SELECTED EXCERPT section start

Edition 2024 verification rules: 7. Do NOT flag unsafe {} blocks inside unsafe fn as unnecessary — they are REQUIRED in edition 2024 8. Do NOT flag unsafe extern "C" as unusual syntax — it is REQUIRED in edition 2024 9. Do NOT flag #[unsafe(no_mangle)] or #[unsafe(export_name)] as unusual — they are REQUIRED in edition 2024 10. For -> impl Trait returns, verify whether implicit lifetime capture is intentional — in edition 2024 all in-scope lifetimes are captured by default; suggest + use<'a> only when narrower capture is needed 11. For code using Box<[T]> in iterator contexts, remember IntoIterator is now available in edition 2024 — do not flag .iter() on boxed slices as the only approach 12. If temporaries in if let or tail expressions cause borrow issues, consider whether edition 2024's earlier drop semantics are the root cause

Step 9: Review Convergence

Single-Pass Completeness

You MUST report ALL issues across ALL categories (ownership, error handling, async, types, tests, security, performance) in a single review pass. Do not hold back issues for later rounds.

Before submitting findings, ask yourself:

  • "If all my recommended fixes are applied, will I find NEW issues in the fixed code?"
  • "Am I requesting new code (tests, types, modules) that will itself need review?"

SELECTED EXCERPT section end

» WHAT YOU NEED TO DO:
1. In the Rust edition 2024 review guidelines, which lifetimes does an -> impl Trait return capture by default?
2. Write the next part of the Rust edition 2024 review guidelines, picking up after the final line.

INFORMATION SHOWN section start

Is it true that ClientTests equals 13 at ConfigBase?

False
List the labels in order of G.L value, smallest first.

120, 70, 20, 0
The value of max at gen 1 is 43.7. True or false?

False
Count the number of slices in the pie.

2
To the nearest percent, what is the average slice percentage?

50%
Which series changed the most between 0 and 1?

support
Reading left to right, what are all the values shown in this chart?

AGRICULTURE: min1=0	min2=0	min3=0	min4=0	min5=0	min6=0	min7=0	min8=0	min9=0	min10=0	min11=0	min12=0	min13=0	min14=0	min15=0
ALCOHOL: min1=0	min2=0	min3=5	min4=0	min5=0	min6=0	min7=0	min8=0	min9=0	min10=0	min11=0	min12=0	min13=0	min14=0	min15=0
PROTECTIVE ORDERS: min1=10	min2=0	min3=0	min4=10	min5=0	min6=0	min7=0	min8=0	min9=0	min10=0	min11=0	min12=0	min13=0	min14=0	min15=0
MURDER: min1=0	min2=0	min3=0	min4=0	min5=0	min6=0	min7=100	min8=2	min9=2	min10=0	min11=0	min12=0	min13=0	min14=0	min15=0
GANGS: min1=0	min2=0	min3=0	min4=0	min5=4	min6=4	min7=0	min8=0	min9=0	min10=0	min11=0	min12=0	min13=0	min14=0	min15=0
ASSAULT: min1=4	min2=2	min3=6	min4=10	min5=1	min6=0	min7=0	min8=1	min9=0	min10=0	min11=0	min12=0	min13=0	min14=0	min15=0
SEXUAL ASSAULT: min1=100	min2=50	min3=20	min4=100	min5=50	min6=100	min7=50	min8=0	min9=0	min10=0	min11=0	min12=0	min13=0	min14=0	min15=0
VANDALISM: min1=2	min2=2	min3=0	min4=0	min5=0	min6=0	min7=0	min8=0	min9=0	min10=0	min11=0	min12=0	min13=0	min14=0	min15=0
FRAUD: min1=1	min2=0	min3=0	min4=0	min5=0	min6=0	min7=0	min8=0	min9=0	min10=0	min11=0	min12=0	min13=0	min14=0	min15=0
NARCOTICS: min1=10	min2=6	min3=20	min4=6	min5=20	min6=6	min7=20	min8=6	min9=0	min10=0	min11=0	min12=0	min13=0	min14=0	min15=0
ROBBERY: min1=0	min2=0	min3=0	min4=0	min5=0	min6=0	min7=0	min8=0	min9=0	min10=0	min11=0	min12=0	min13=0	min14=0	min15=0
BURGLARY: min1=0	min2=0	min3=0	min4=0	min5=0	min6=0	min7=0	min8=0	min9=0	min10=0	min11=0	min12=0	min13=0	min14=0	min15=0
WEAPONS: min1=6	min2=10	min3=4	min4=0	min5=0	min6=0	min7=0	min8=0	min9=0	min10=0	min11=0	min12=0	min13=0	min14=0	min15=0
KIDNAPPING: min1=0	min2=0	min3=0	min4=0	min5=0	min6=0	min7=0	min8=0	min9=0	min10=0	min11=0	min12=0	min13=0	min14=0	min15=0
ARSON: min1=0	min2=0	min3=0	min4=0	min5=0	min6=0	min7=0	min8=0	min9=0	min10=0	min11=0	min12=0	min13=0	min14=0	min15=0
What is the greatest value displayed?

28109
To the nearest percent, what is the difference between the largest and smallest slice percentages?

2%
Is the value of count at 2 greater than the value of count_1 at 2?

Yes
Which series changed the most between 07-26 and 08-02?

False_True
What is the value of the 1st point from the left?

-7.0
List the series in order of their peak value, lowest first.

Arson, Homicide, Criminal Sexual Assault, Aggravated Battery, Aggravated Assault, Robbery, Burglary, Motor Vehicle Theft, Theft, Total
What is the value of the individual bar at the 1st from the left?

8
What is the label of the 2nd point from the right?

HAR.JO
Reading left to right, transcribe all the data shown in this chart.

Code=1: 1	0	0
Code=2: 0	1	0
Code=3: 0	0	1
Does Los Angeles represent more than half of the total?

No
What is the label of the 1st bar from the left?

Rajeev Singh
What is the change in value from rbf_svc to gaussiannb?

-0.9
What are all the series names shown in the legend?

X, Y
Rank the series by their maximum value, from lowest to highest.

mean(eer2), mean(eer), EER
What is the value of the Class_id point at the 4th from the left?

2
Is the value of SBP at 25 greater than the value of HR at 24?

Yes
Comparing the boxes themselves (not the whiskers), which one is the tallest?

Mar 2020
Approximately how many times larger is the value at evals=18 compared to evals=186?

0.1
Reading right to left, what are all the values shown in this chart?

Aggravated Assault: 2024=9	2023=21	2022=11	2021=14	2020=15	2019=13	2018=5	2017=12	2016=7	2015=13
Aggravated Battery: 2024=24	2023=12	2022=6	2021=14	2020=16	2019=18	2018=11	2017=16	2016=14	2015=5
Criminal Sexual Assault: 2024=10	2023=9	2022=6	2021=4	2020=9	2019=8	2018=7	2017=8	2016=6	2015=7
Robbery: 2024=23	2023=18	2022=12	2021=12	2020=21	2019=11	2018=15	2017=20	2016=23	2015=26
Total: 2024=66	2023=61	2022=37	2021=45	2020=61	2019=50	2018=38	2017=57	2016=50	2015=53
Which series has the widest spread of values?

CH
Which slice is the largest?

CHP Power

INFORMATION SHOWN section end

» PER-TASK ANSWERS:
1. All in-scope lifetimes are captured by default.

2.
If yes to either: include those anticipated downstream issues NOW, in this review, so the author can address everything at once.

Scope Rules

  • Review ONLY the code in the diff and directly related existing code
  • Do NOT request new features, test infrastructure, or architectural changes that didn't exist before the diff
  • If test coverage is missing, flag it as ONE Minor issue ("Missing test coverage for X, Y, Z") — do NOT specify implementation details
  • Doc comments, naming issues are Minor unless they affect public API contracts
  • Do NOT request adding new dependencies (e.g., proptest, mockall, criterion)

Fix Complexity Budget

Fixes to existing code should be flagged at their real severity regardless of size.

However, requests for net-new code that didn't exist before the diff must be classified as Informational:

  • Adding a new dependency
  • Creating entirely new modules, files, or test suites
  • Extracting new traits or abstractions
  • Adding benchmark suites

These are improvement suggestions for the author to consider in future work, not review blockers.

Iteration Policy

If this is a re-review after fixes were applied:

  • ONLY verify that previously flagged issues were addressed correctly
  • Do NOT introduce new findings unrelated to the previous review's issues
  • Accept Minor/Nice-to-Have issues that weren't fixed — do not re-flag them
  • The goal of re-review is VERIFICATION, not discovery

Output Format

## Review Summary

[1-2 sentence overview of findings]

## Issues

### Critical (Blocking)

1. [FILE:LINE] ISSUE_TITLE
   - Issue: Description of what's wrong
   - Why: Why this matters (unsound unsafe, data race, panic, security)
   - Fix: Specific recommended fix

### Major (Should Fix)

2. [FILE:LINE] ISSUE_TITLE
   - Issue: ...
   - Why: ...
   - Fix: ...

### Minor (Nice to Have)

N. [FILE:LINE] ISSUE_TITLE
   - Issue: ...
   - Why: ...
   - Fix: ...

### Informational (For Awareness)

N. [FILE:LINE] SUGGESTION_TITLE
   - Suggestion: ...
   - Rationale: ...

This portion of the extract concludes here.